> _Assignment 1_:
In the passage on Lithuania's labor market, which EU country is the only one whose share of informal workers without social security or labor law coverage is higher than Lithuania's?

> _Text excerpt_:
══════════════════════════════
Wage gaps with other European countries are closing too slowly to suggest that emigration will decline soon, according to the report. Income inequality is also very high and the poorest households have seen little improvement in their living standards over the last years.

“To better share the fruits of economic growth, labour market inequalities and large regional disparities in employment and educational outcomes must be addressed,” said Stefano Scarpetta, OECD Director for Employment, Labour and Social Affairs, launching the report in Vilnius with Linas Kukuraitis, Lithuania’s Minister for Social Security and Labour. “Moreover, efforts should be made to enhance job quality, given the still widespread informal employment and low wages. The share of informal workers not covered by social security or labour laws is higher than in any other EU country except Latvia.”

“Becoming a member of the Organisation for Economic Co-operation and Development is one of the most important strategic goals of Lithuania,” said Linas Kukuraitis, Lithuania’s Minister for Social Security and Labour. “We are glad that part of the OECD‘s recommendations for Lithuania are already being implemented. For example, the reform of Lithuanian Labour Exchange, increasing the adequacy of cash social assistance by increasing the amount of state supported income and introducing the amount of minimum consumption needs calculation methodology.
══════════════════════════════
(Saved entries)
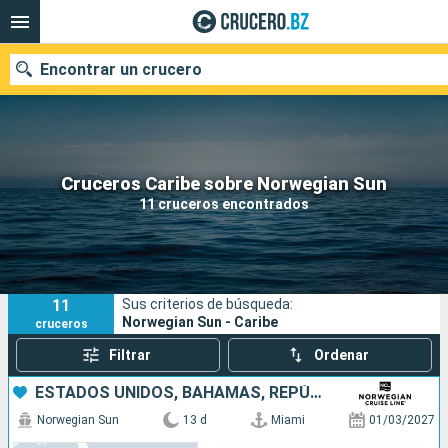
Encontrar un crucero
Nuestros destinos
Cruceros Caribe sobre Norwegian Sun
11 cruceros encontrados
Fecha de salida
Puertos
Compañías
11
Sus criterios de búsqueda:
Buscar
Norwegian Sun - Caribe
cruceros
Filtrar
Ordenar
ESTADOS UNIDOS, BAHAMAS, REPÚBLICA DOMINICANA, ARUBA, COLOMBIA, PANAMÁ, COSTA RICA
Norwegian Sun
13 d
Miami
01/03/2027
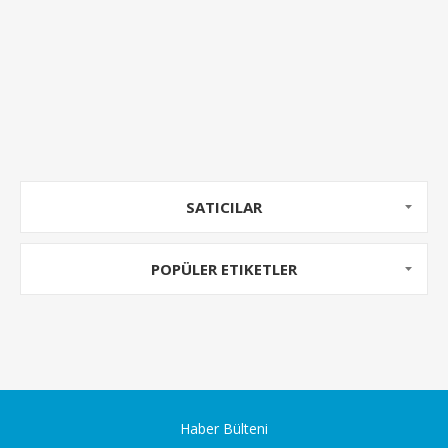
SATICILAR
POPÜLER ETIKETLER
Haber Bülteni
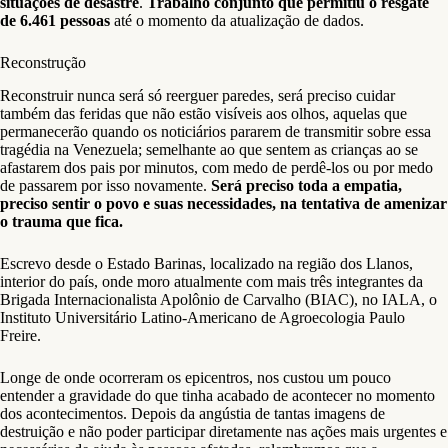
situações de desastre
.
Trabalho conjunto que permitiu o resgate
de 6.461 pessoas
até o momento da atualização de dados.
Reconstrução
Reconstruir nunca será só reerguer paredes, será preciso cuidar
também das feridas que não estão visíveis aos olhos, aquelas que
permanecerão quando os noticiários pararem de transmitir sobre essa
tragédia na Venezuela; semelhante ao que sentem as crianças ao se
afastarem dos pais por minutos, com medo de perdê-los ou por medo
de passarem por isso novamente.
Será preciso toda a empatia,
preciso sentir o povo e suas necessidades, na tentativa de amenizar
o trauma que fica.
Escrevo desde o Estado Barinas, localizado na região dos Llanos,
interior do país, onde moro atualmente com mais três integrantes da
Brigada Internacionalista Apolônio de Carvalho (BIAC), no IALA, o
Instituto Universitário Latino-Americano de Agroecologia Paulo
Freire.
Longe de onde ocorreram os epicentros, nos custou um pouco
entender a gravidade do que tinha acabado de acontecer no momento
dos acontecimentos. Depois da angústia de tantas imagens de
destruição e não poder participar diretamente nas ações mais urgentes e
══════════════════════════════
> _Assignment 2_:
Echo the saved entries word for word, from their first line through the line containing "Haber Bülteni", and leave the pictures out.

> _Task output 1_:
Latvia.

> _Task output 2_:
Encontrar un crucero
Nuestros destinos
Cruceros Caribe sobre Norwegian Sun
11 cruceros encontrados
Fecha de salida
Puertos
Compañías
11
Sus criterios de búsqueda:
Buscar
Norwegian Sun - Caribe
cruceros
Filtrar
Ordenar
ESTADOS UNIDOS, BAHAMAS, REPÚBLICA DOMINICANA, ARUBA, COLOMBIA, PANAMÁ, COSTA RICA
Norwegian Sun
13 d
Miami
01/03/2027
SATICILAR
POPÜLER ETIKETLER
Haber Bülteni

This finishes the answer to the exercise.